# Canon T3 Flash



## dave92451 (Sep 27, 2011)

I am just getting started and trying to learn as much about different types of flash units for this camera. I understand about what Canon has to offer in flash units but what about compatability of aftermarket flash units for this Model. I see alot of lesser priced flashes advertised. I want to get a flash but do not want to spend a small fortune. I am just wanting to be able to take a good indoor picture without using the small flash on the camera.

 Any help in recommendations would be appreciated


----------



## Big Mike (Sep 28, 2011)

Welcome to the forum.

The main thing to look for, when looking at off-brand flashes, is whether or not they are 'dedicated' for you camera.  To put it another way, if you bought a Canon flash, it would communicate with your camera for E-TTL (through the lens) metering (auto flash metering).  Some of the off-brand flashes have reverse engineered the Canon flashes and can also utilize TLL metering.  So if that's what you want, look for that.  Keep in mind that because they are reverse engineered, they may not work as well as Canon units.  
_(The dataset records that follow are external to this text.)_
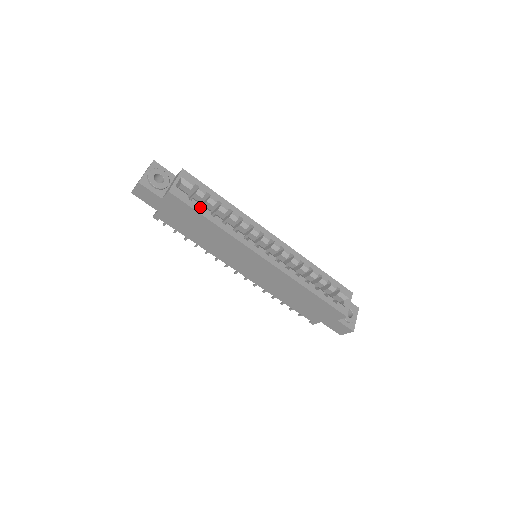
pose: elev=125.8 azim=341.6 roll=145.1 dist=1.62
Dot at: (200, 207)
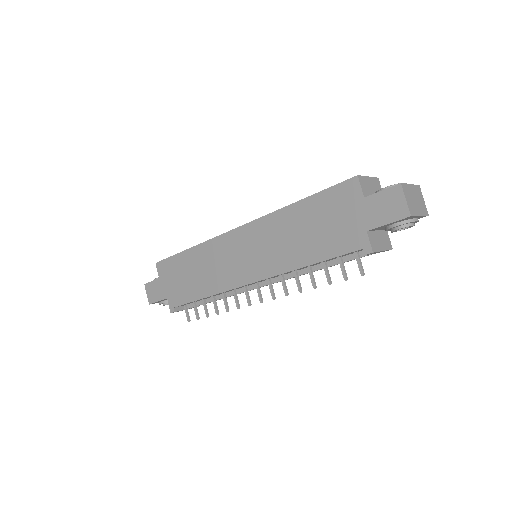
Dot at: occluded
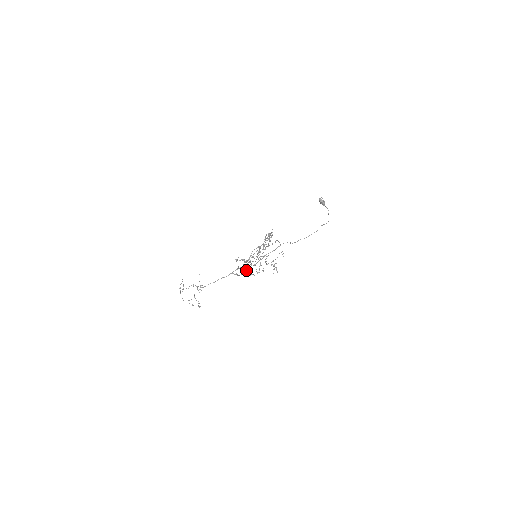
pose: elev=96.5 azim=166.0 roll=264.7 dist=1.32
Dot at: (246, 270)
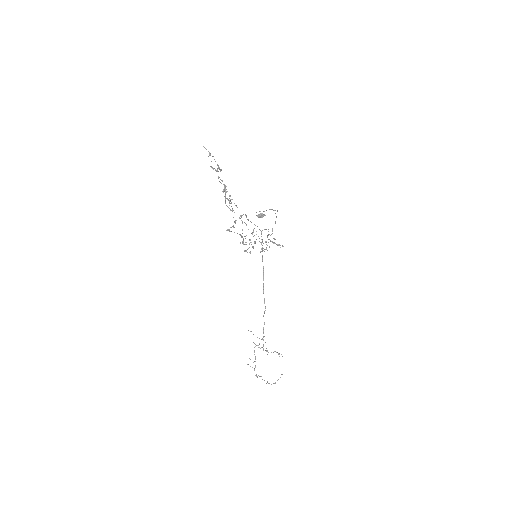
Dot at: (252, 246)
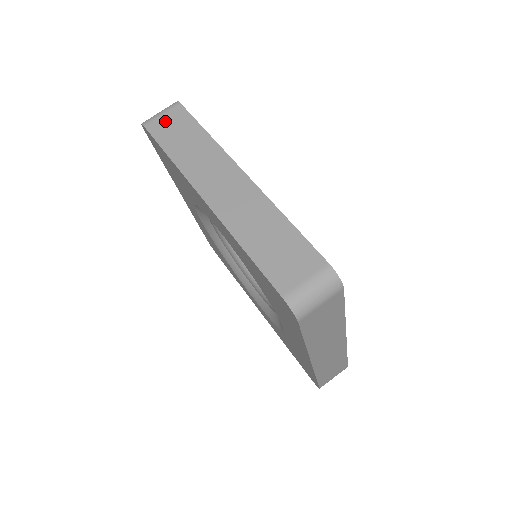
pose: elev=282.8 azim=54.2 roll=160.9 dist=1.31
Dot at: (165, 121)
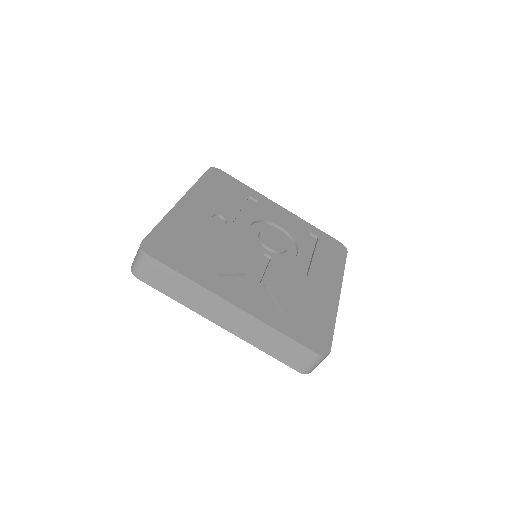
Dot at: (149, 273)
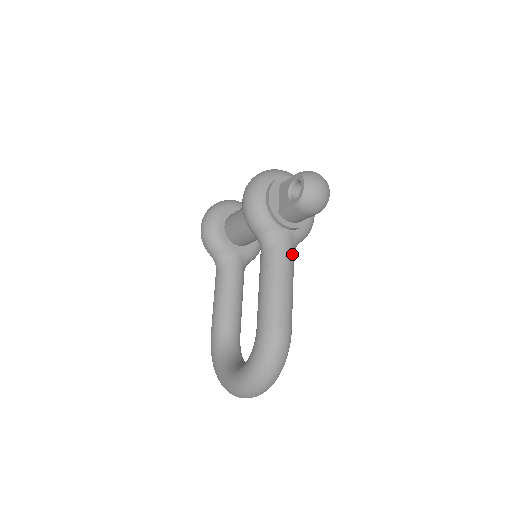
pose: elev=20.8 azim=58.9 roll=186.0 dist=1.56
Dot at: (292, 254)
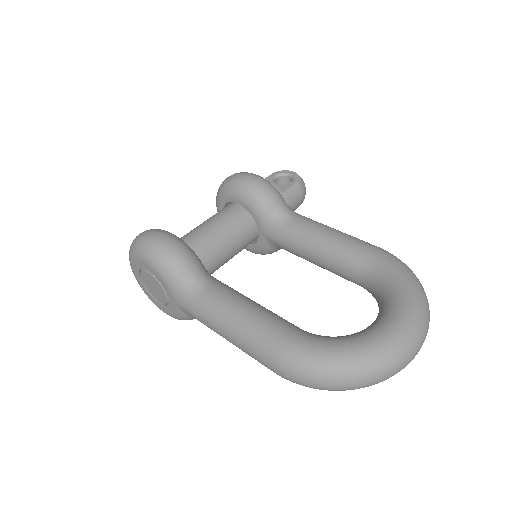
Dot at: occluded
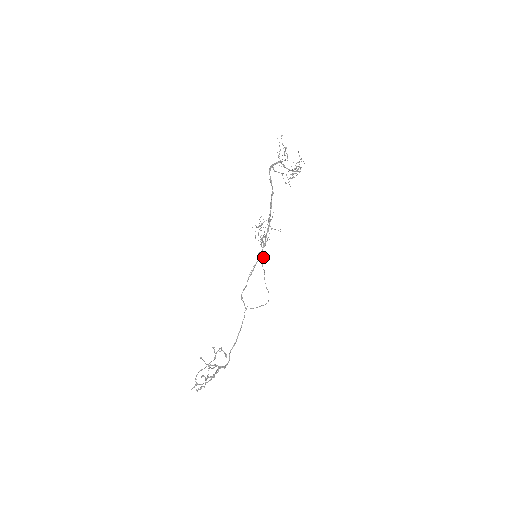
The other option, would be flashes that are not dedicated.  These units won't communicate with the camera for auto flash metering, but they might have their own, on-board metering system.  Often called 'auto thyristor'.  This system work well, but it does require you to manually match some setting on the camera/flash.  

My suggestion would be to save up for a Canon flash.  The 580EX is probably overkill for your needs, but the 430EX or the 270EX would be good.


----------